**WHAT IS EXPECTED**
Extract every line of text from the entries below and reproduce each one without alteration, omitting the pictures from your answer.

**AVAILABLE DATA**
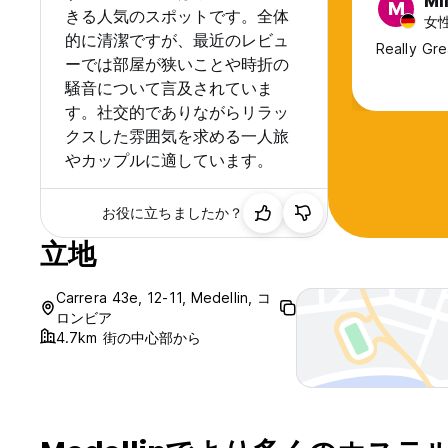
Mi
M
きる人気のスポットです。全体
女性
的に清潔ですが、最近のレビュ
Really Grea
ーでは部屋が狭いことや時折の
騒音について言及されていま
す。社交的でありながらリラッ
クスした雰囲気を求める一人旅
やカップルに適しています。
お役に立ちましたか？
立地
Carrera 43e, 12-11, Medellin, コ
ロンビア
4.7km 街の中心部から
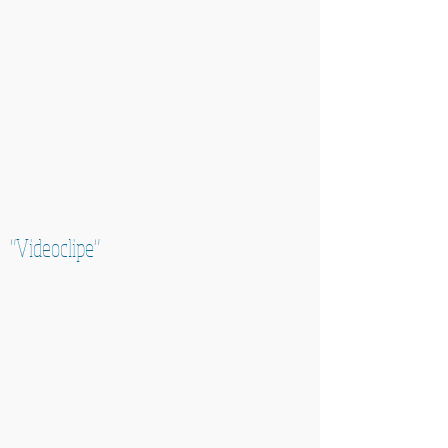
"Videoclipe"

**WRITTEN SOLUTION**
Mi
M
きる人気のスポットです。全体
女性
的に清潔ですが、最近のレビュ
Really Grea
ーでは部屋が狭いことや時折の
騒音について言及されていま
す。社交的でありながらリラッ
クスした雰囲気を求める一人旅
やカップルに適しています。
お役に立ちましたか？
立地
Carrera 43e, 12-11, Medellin, コ
ロンビア
4.7km 街の中心部から
"Videoclipe"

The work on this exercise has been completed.